The founder and driving force behind Guildford Jazz, Marianne started her musical life playing cello, taking up playing bass more recently. In 2011 she left a successful career in software consultancy to pursue learning bass full time and has since become well established on the scene and has performed with many of the UK’s leading jazz musicians including Alan Barnes, Steve Waterman, Mark Nightingale, Sara Dowling, Derek Nash, Dave O’Higgins and many others. She also chairs Fleet Jazz Club, and has a busy schedule performing both locally and at clubs and festivals around the country. “A valuable player… Brown-like musicality and drive” - Peter Vacher, Jazzwise

DIRECTIONS

The performance is upstairs in the Pavilion building at the Guildford County Cricket Club, The Sports Ground, Woodbridge Road, Guildford GU1 4RP

For sat navs please check the postcode takes you to Wharf Road. There’s a car park alongside, entry from Wharf Road. If you’re approaching from Guildford town centre, Wharf Road is on the left just before the Sports Ground. If you’re approaching from the A3/Ladymead there’s no right turn into Wharf Road, but continue to the next roundabout to double back.

If the car park’s full (please only park in marked bays to leave room for emergency access), there are a few parking bays along Wharf Road which you can use after 7pm, also along the Woodbridge Road on the left as you come from the Town centre.

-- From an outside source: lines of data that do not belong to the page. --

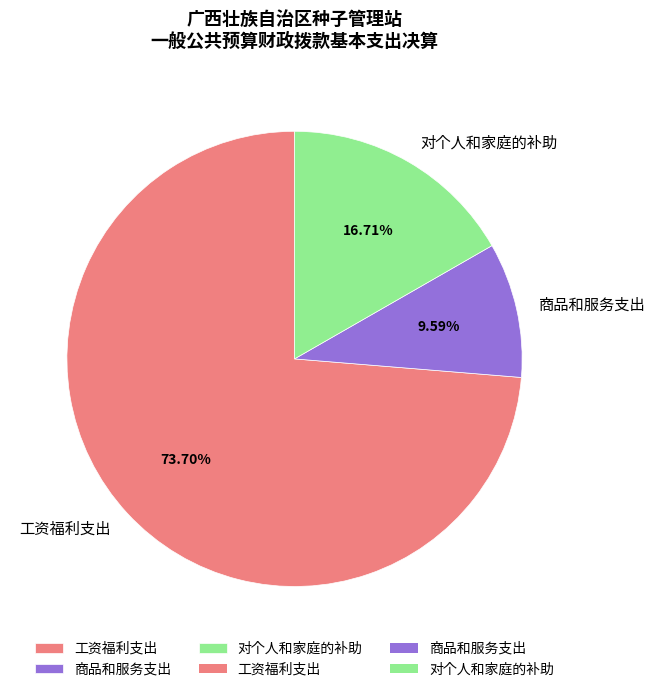

What is the largest slice in the pie chart?

工资福利支出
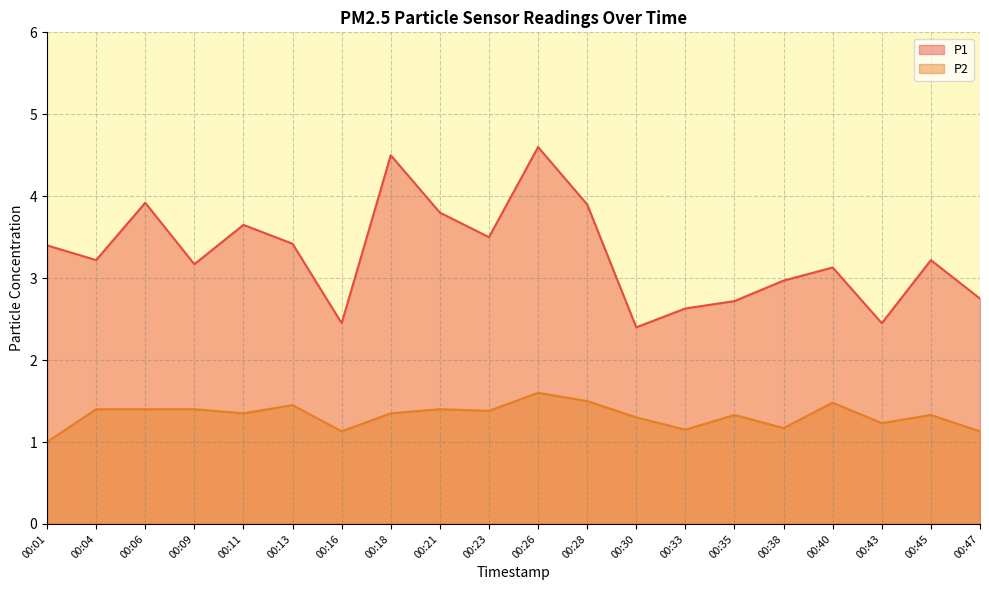

Which category has the lowest value in the P2 series?

00:01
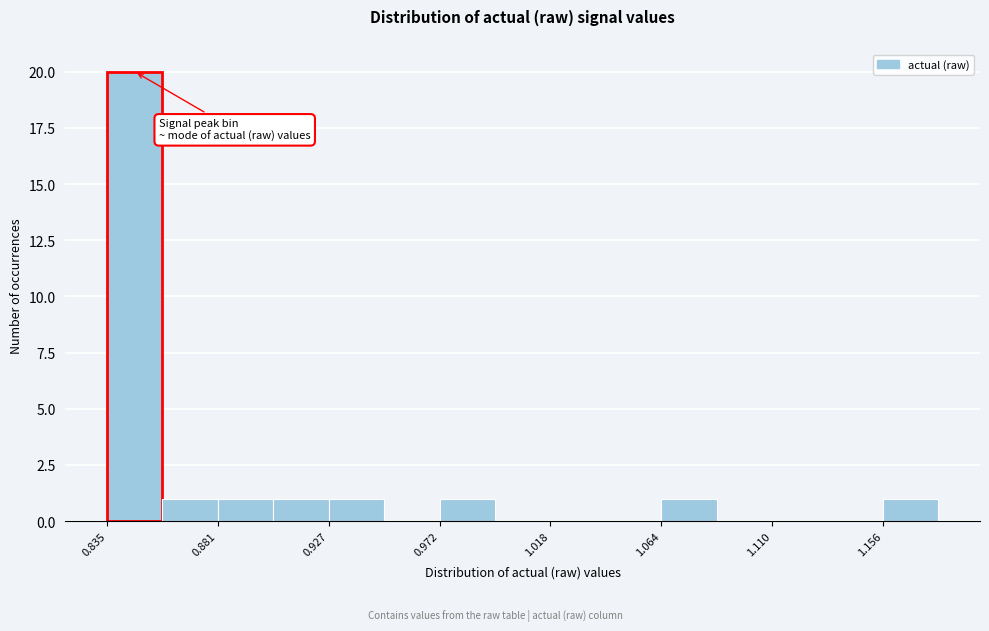

Reading left to right, list every bar in this chart as the range it spans on the x-axis followed by its height. Neither the bar edges nor the heights are printed on the chart, so give them approximately, as read against the axes.

0.835 to 0.860: 20
0.860 to 0.880: 1
0.880 to 0.905: 1
0.905 to 0.925: 1
0.925 to 0.950: 1
0.950 to 0.970: 0
0.970 to 0.995: 1
0.995 to 1.020: 0
1.020 to 1.040: 0
1.040 to 1.065: 0
1.065 to 1.085: 1
1.085 to 1.110: 0
1.110 to 1.135: 0
1.135 to 1.155: 0
1.155 to 1.180: 1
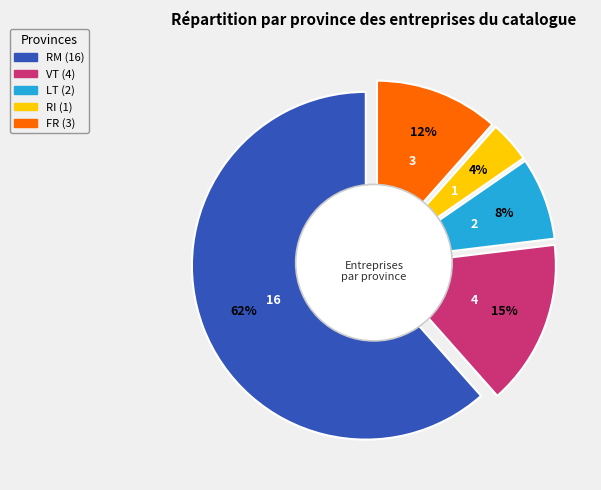

True or false: VT accounts for 15% of the total.

True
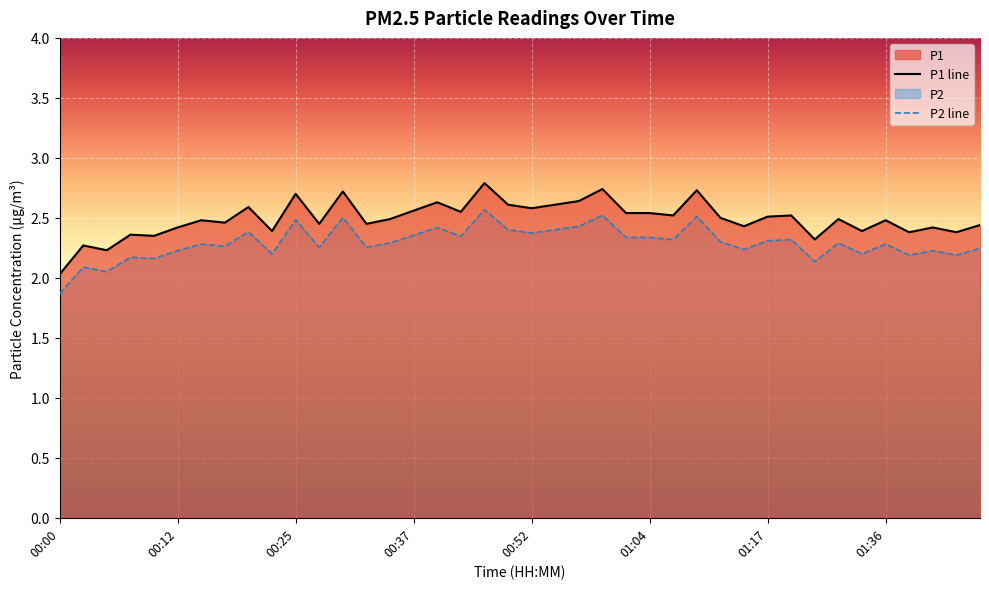

What is the value of the P2 line point at the 14th from the left?

2.3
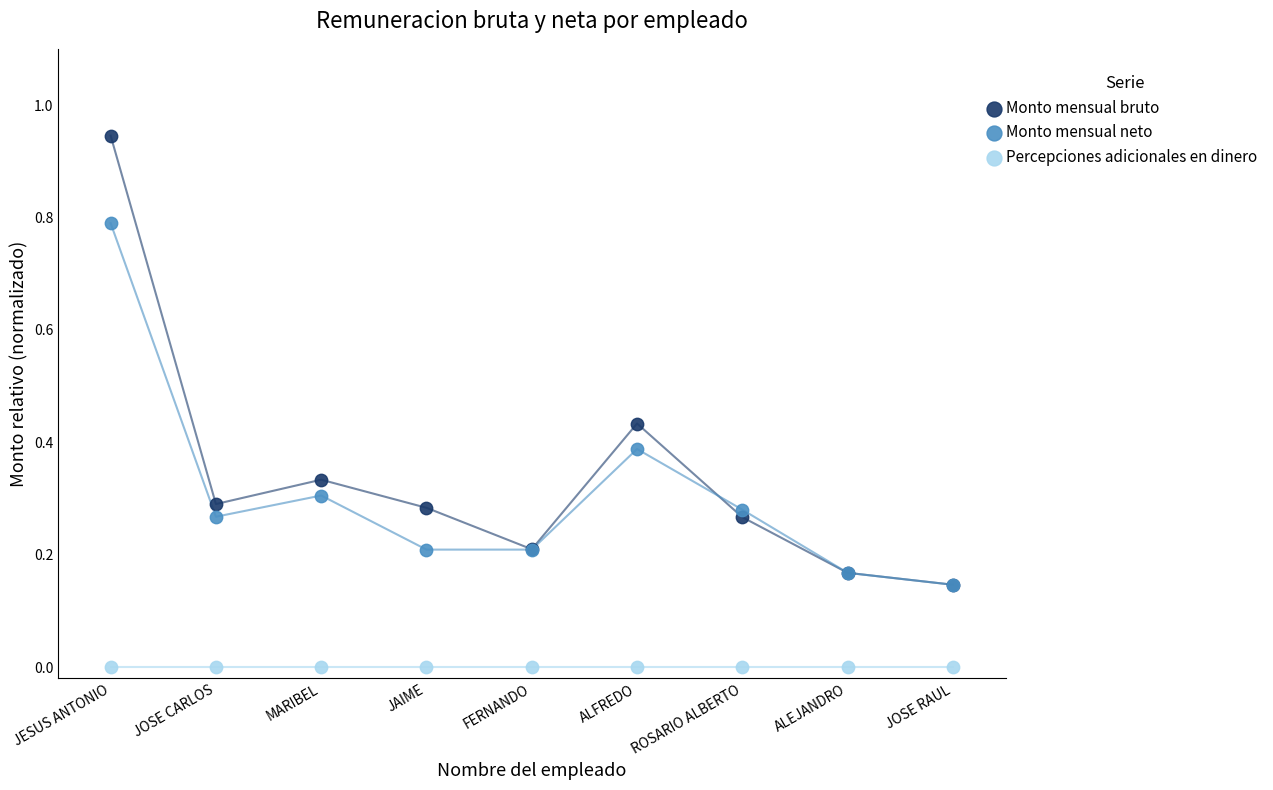

What are all the series names shown in the legend?

Monto mensual bruto, Monto mensual neto, Percepciones adicionales en dinero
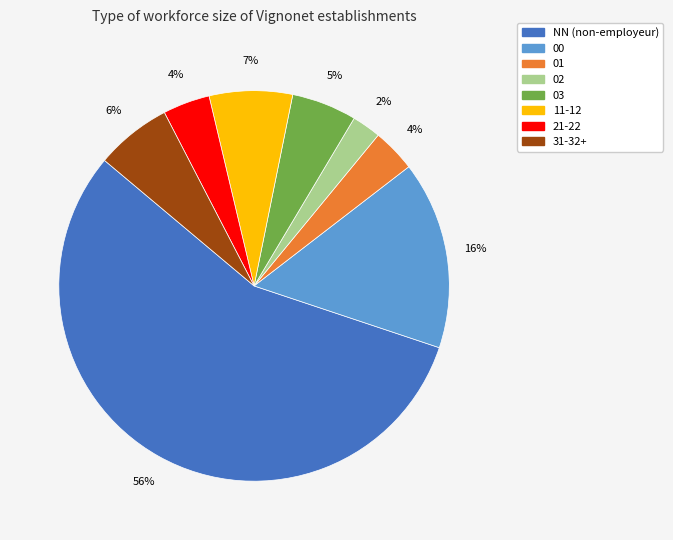

Does any single category account for the majority?

Yes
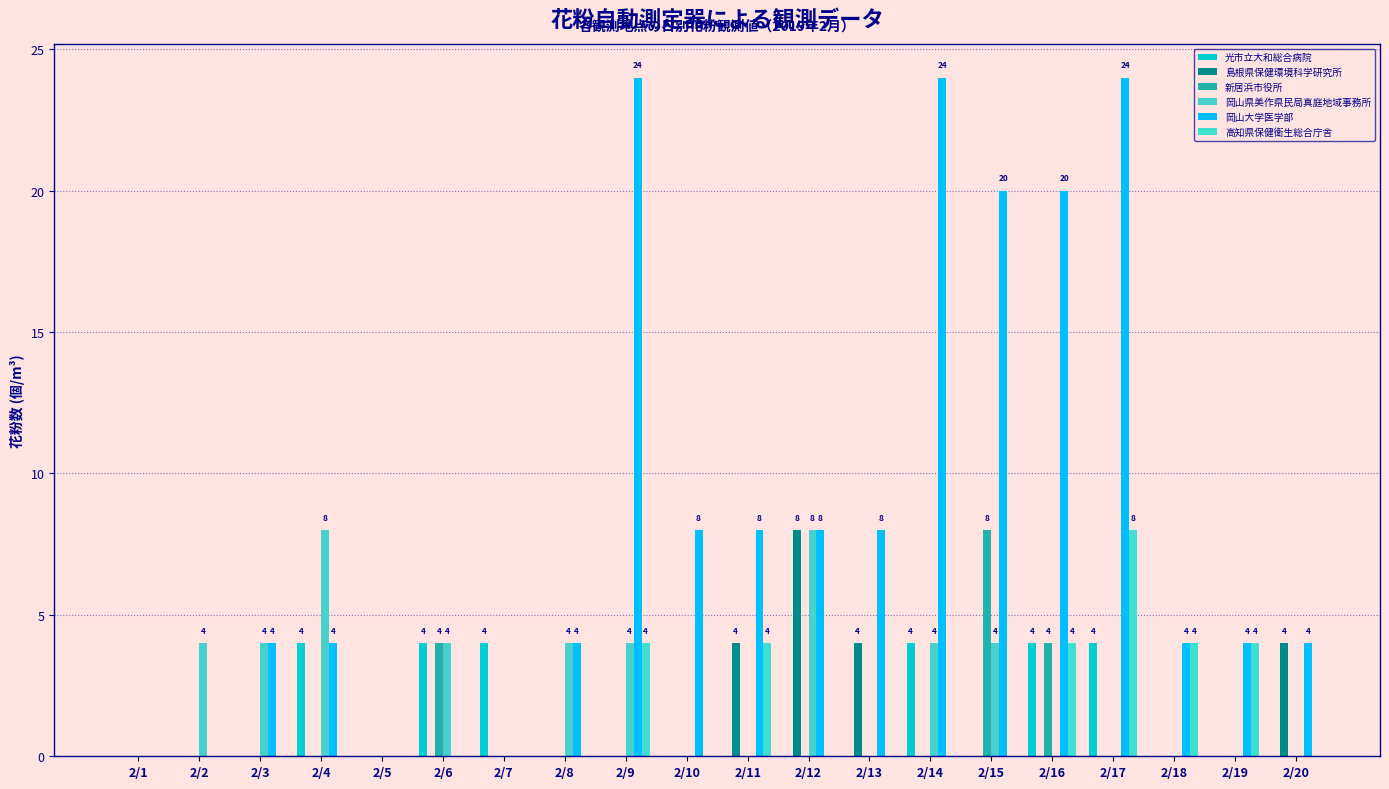

What is the difference between the 高知県保健衛生総合庁舎 values at 2/10 and 2/11?

4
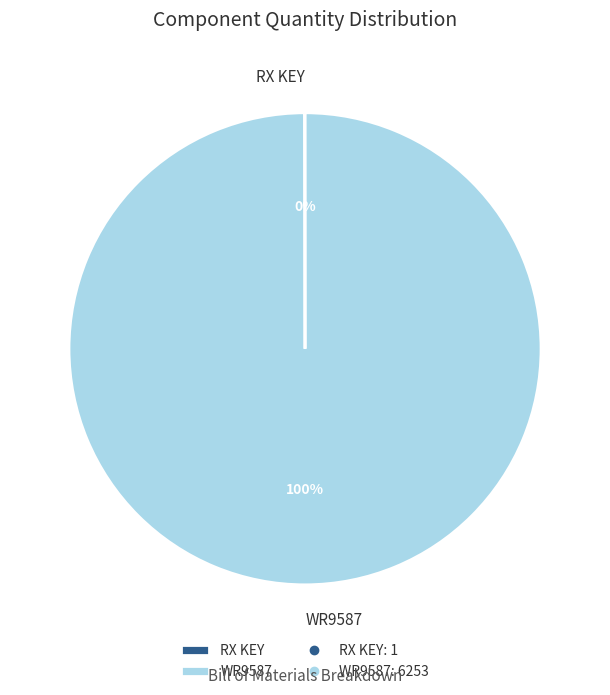

To the nearest percent, what is the difference between the largest and smallest slice percentages?

100%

The overflow car park at the far end of the cricket pitch will also be open unless it’s very wet. Turn left as you come out of Wharf Road and carry on along Woodbridge Road towards the railway bridge, and the entrance to the ground is just before the end of the green fence that runs along the perimeter of the ground, next to the Woodbridge Café.

There’s also a larger public car park at the open air Mary Road Car Park (GU1 4QU) or multi-storey Bedford Road Car Park (GU1 4SJ), which is about 10 minutes walk away.

SEATING

Seating is either in front row settees/armchairs, central round tables, or rear high chairs/tables. Seats will be reserved for you when you book. If you’re a Guildford Jazz member, please let us know if you have a seating preference in on the booking form. Notes on the layout:

Front row: Seats 1, 3 and 4 are 3-seater settees, and seats 2 and 5 are pairs of armchairs.

Middle tables: Tables 6 to 23 and 32 are small tables , each seating 4 (for bookings of 1 or 2 seats, we’ll seat you at a table with others, please let us know if you have friends coming who you’d like to sit with!).

Rear tables: Tables 24 to 29 are tall tables suitable for 2 people, with high stools.

Tables 30 and 31 are lower square tables seating 3 or can be put togther for a group of 8

Groups: Table 33 is suitable for a large group of 8 (or a cozy 10!)